If you danced from midnight to six A.M. who would understand?
The runaway boy who chucks it all to live on the Boston Common on speed and saltines, pissing in the duck pond, rapping with the street priest, trading talk like blows, another missing person, would understand.
The paralytic's wife who takes her love to town, sitting on the bar stool, downing stingers and peanuts, singing "That ole Ace down in the hole," would understand.
The passengers from Boston to Paris watching the movie with dawn coming up like statues of honey, having partaken of champagne and steak while the world turned like a toy globe, those murderers of the nightgown would understand.
The amnesiac who tunes into a new neighborhood, having misplaced the past, having thrown out someone else's credit cards and monogrammed watch, would understand.
The drunken poet (a genius by daylight) who places long-distance calls at three A.M. and then lets you sit holding the phone while he vomits (he calls it "The Night of the Long Knives") getting his kicks out of the death call, would understand.
The insomniac listening to his heart thumping like a June bug, listening on his transistor to Long John Nebel arguing from New York, lying on his bed like a stone table, would understand.
The night nurse with her eyes slit like Venetian blinds, she of the tubes and the plasma, listening to the heart monitor, the death cricket bleeping, she who calls you "we" and keeps vigil like a ballistic missile, would understand.

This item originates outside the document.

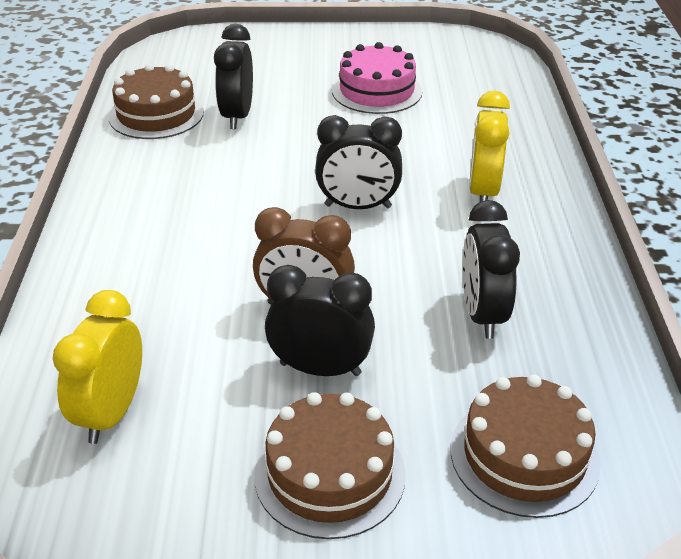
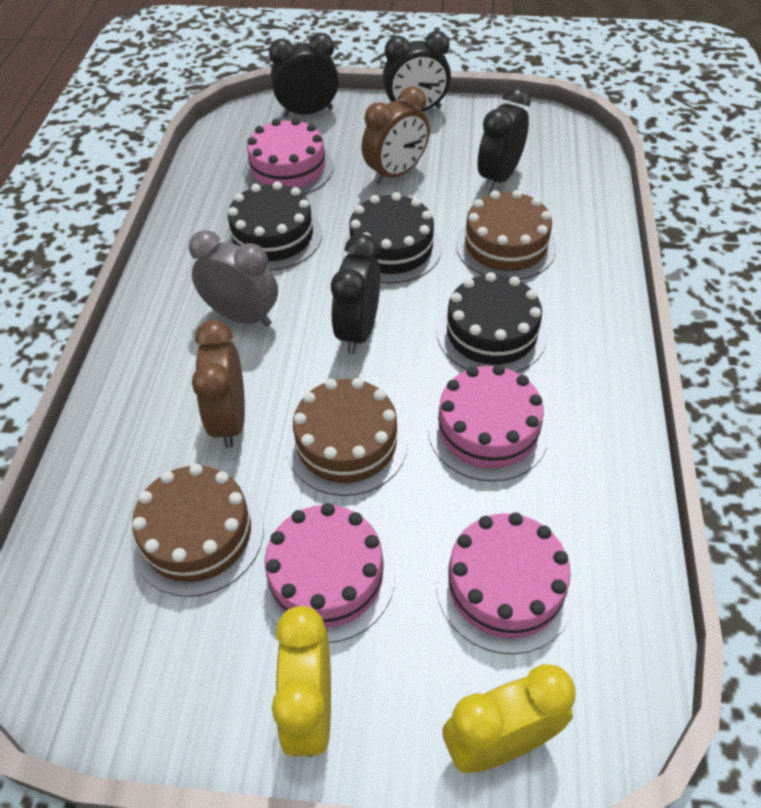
black cake: 0 -> 3
brown clock: 1 -> 2
grey clock: 0 -> 1
pink cake: 1 -> 4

Once this king had twelve daughters, each more beautiful than the other. They slept together, bed by bed in a kind of girls' dormitory. At night the king locked and bolted the door . How could they possibly escape? Yet each morning their shoes were danced to pieces. Each was as worn as an old jockstrap. The king sent out a proclamation that anyone who could discover where the princesses did their dancing could take his pick of the litter. However there was a catch. If he failed, he would pay with his life. Well, so it goes.
Many princes tried, each sitting outside the dormitory, the door ajar so he could observe what enchantment came over the shoes. But each time the twelve dancing princesses gave the snoopy man a Mickey Finn and so he was beheaded. Poof! Like a basketball.
It so happened that a poor soldier heard about these strange goings on and decided to give it a try. On his way to the castle he met an old old woman. Age, for a change, was of some use. She wasn't stuffed in a nursing home. She told him not to drink a drop of wine and gave him a cloak that would make him invisible when the right time came. And thus he sat outside the dorm. The oldest princess brought him some wine but he fastened a sponge beneath his chin, looking the opposite of Andy Gump.
The sponge soaked up the wine, and thus he stayed awake. He feigned sleep however and the princesses sprang out of their beds and fussed around like a Miss America Contest. Then the eldest went to her bed and knocked upon it and it sank into the earth. They descended down the opening one after the other. They crafty soldier put on his invisisble cloak and followed. Yikes, said the youngest daughter, something just stepped on my dress. But the oldest thought it just a nail.
Next stood an avenue of trees, each leaf make of sterling silver. The soldier took a leaf for proof. The youngest heard the branch break and said, Oof! Who goes there? But the oldest said, Those are the royal trumpets playing triumphantly. The next trees were made of diamonds. He took one that flickered like Tinkerbell and the youngest said: Wait up! He is here! But the oldest said: Trumpets, my dear.
Next they came to a lake where lay twelve boats with twelve enchanted princes waiting to row them to the underground castle. The soldier sat in the youngest's boat and the boat was as heavy as if an icebox had been added but the prince did not suspect.
Next came the ball where the shoes did duty. The princesses danced like taxi girls at Roseland as if those tickets would run right out. They were painted in kisses with their secret hair and though the soldier drank from their cups they drank down their youth with nary a thought.
Cruets of champagne and cups full of rubies. They danced until morning and the sun came up naked and angry and so they returned by the same strange route. The soldier went forward through the dormitory and into his waiting chair to feign his druggy sleep. That morning the soldier, his eyes fiery like blood in a wound, his purpose brutal as if facing a battle, hurried with his answer as if to the Sphinx. The shoes! The shoes! The soldier told. He brought forth the silver leaf, the diamond the size of a plum.
He had won. The dancing shoes would dance no more. The princesses were torn from their night life like a baby from its pacifier. Because he was old he picked the eldest. At the wedding the princesses averted their eyes and sagged like old sweatshirts. Now the runaways would run no more and never again would their hair be tangled into diamonds, never again their shoes worn down to a laugh, never the bed falling down into purgatory to let them climb in after with their Lucifer kicking.